18 miler was just one of the training runs for the goofy.  Got one more long run coming up.  Besides that just focusing on the back to back runs.  Did 5 and 9 this weekend and felt good.  

Jiminy, which half you doing at WDW?


----------



## sunnygal041

adpibri said:
			
		

> It hasn't been too bad here lately as it has cooled off. . but this coming week it's supposed to creep back up to 80 so it won't be quite as comfy! lol!



Hey there, weather here in SE FLA has been unusually warm, supposed to hit 85 tomorrow. Hope it cools down some next month! R u doing the 5K also?


----------



## jiminy.cricket

RENThead09 said:
			
		

> 18 miler was just one of the training runs for the goofy.  Got one more long run coming up.  Besides that just focusing on the back to back runs.  Did 5 and 9 this weekend and felt good.
> 
> Jiminy, which half you doing at WDW?



Oh, I see.  Well congratulations anyway!  Geez.  Is the Goofy 1.5 marathons???  Five miles is my longest run so far, which I was supposed to run this weekend.  With finals for my night class looming, though, running has taken a back seat over the past couple of weeks.  I'll aim for six miles on my next run.

My dream is to run the WDW Marathon, and I have been noodling on doing the Half for years. I know I won't be ready for the one this January, though, so I'm thinking about doing a different one next year...not sure which.  Guess it depends on season and registration availability.  Which ones have you done?


----------



## jeanigor

jiminy.cricket said:


> Oh, I see.  Well congratulations anyway!  Geez.  Is the Goofy 1.5 marathons???  Five miles is my longest run so far, which I was supposed to run this weekend.  With finals for my night class looming, though, running has taken a back seat over the past couple of weeks.  I'll aim for six miles on my next run.
> 
> My dream is to run the WDW Marathon, and I have been noodling on doing the Half for years. I know I won't be ready for the one this January, though, so I'm thinking about doing a different one next year...not sure which.  Guess it depends on season and registration availability.  Which ones have you done?



The Goofy Challenge is comprised of doing the Donald ½ Marathon on Saturday and the Mickey Full Marathon on Sunday. (You get a bonus medal. More bling!!!!!!)
--------------------------------------------------
-- Problem 1 --
Arrange the chart rows as a numbered list, everything from the line containing "Which category accounts for the majority?" down to the last row, with both ends included and blank lines left out. Omit the pictures from your list.

Chart comprehension data:
--------------------------------------------------
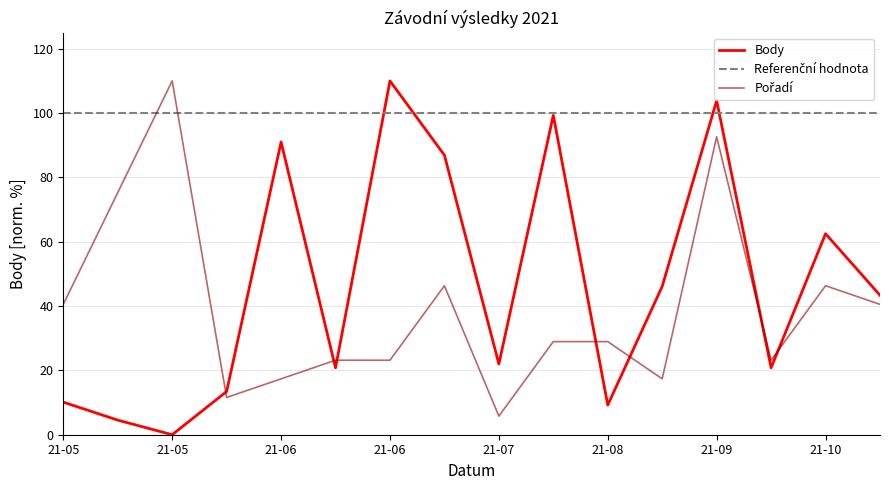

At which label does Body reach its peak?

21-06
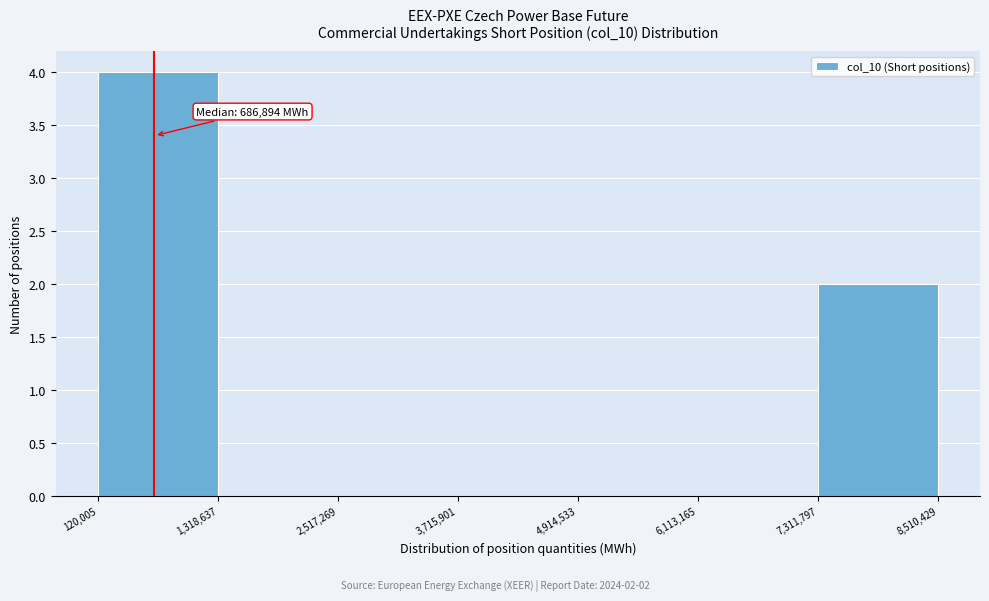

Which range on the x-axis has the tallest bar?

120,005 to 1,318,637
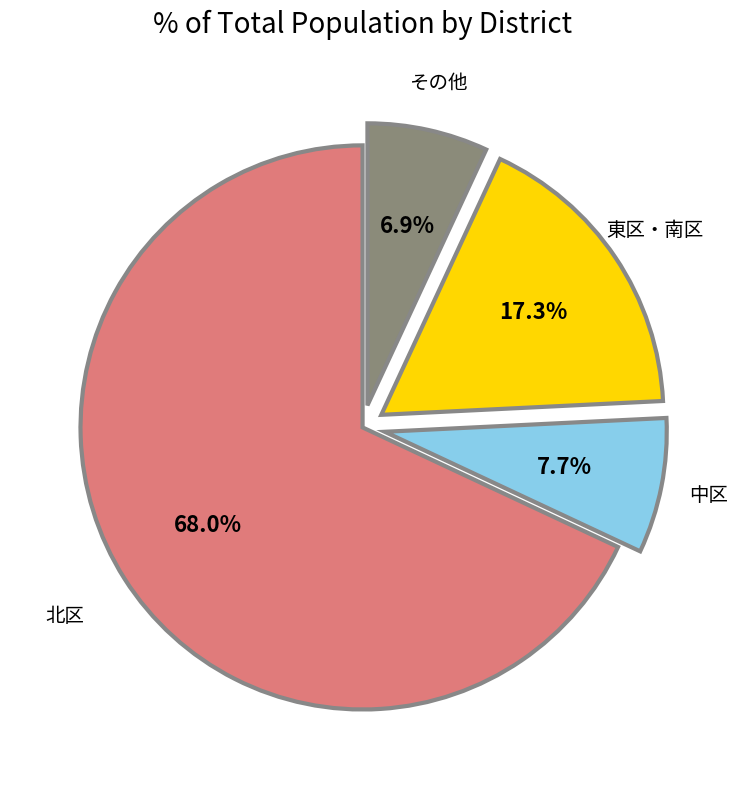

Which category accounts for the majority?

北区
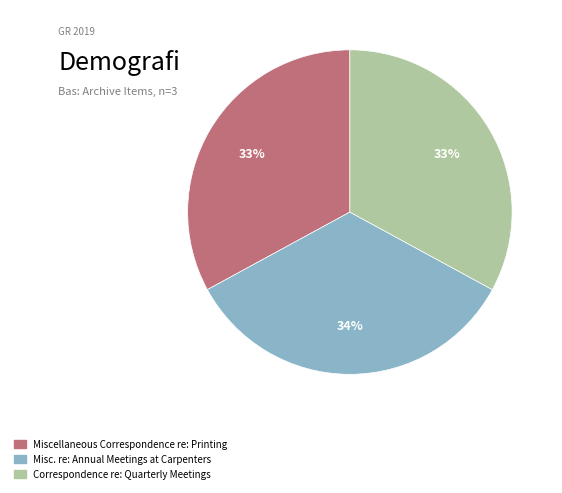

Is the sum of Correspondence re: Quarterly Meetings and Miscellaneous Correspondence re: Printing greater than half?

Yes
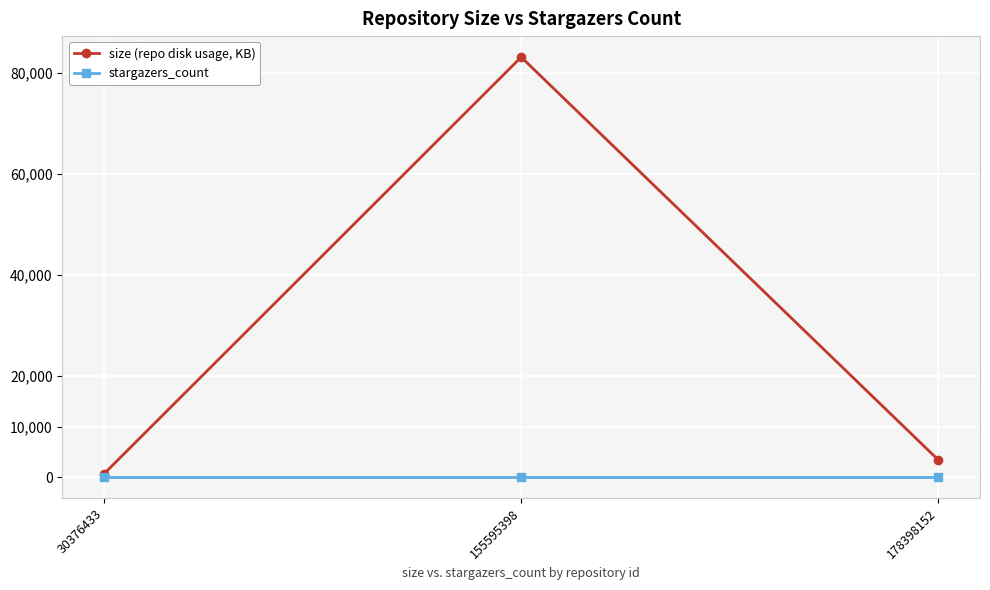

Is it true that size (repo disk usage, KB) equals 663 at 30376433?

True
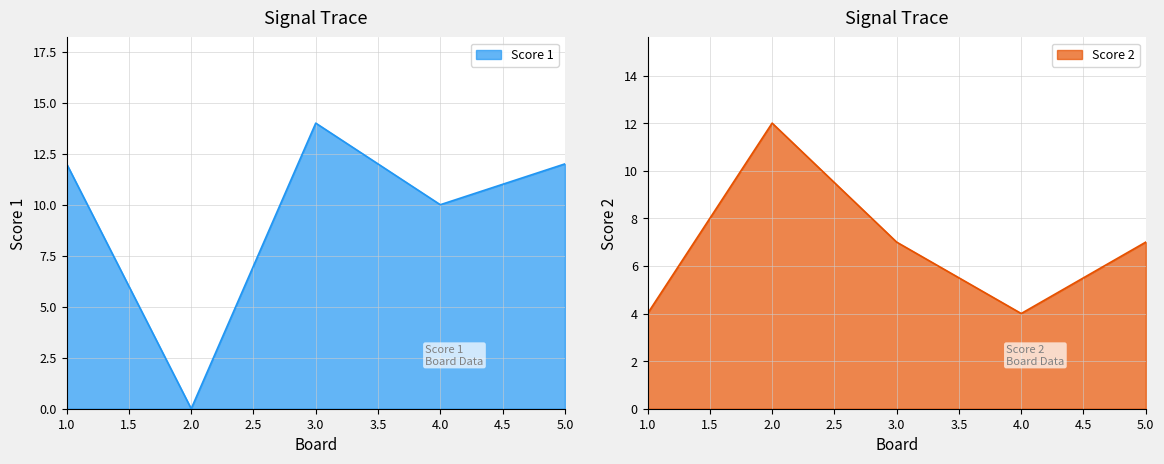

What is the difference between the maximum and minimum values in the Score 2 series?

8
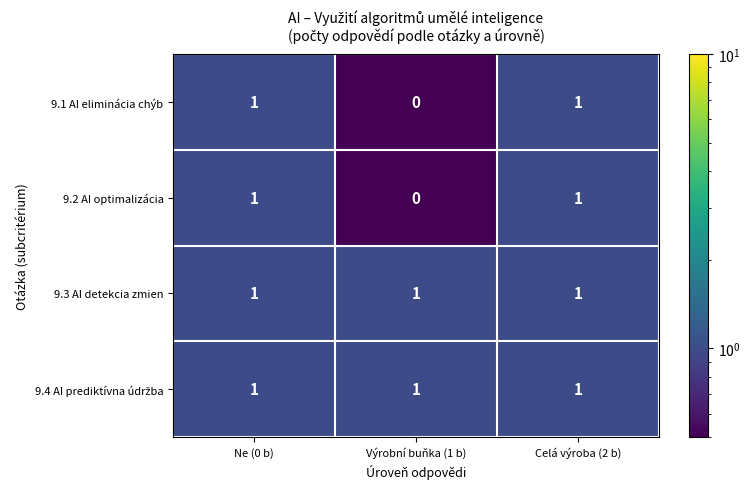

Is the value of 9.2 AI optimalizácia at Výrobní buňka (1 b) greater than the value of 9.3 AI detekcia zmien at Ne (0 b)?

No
--------------------------------------------------
-- Problem 2 --
According to the running thread, which two races make up the Goofy Challenge?

-- Answer area 1 --
1. Which category accounts for the majority?
2. 北区
3. Is the sum of Correspondence re: Quarterly Meetings and Miscellaneous Correspondence re: Printing greater than half?
4. Yes
5. Is it true that size (repo disk usage, KB) equals 663 at 30376433?
6. True
7. What is the difference between the maximum and minimum values in the Score 2 series?
8. 8
9. Is the value of 9.2 AI optimalizácia at Výrobní buňka (1 b) greater than the value of 9.3 AI detekcia zmien at Ne (0 b)?
10. No

-- Answer area 2 --
The Donald ½ Marathon on Saturday and the Mickey Full Marathon on Sunday.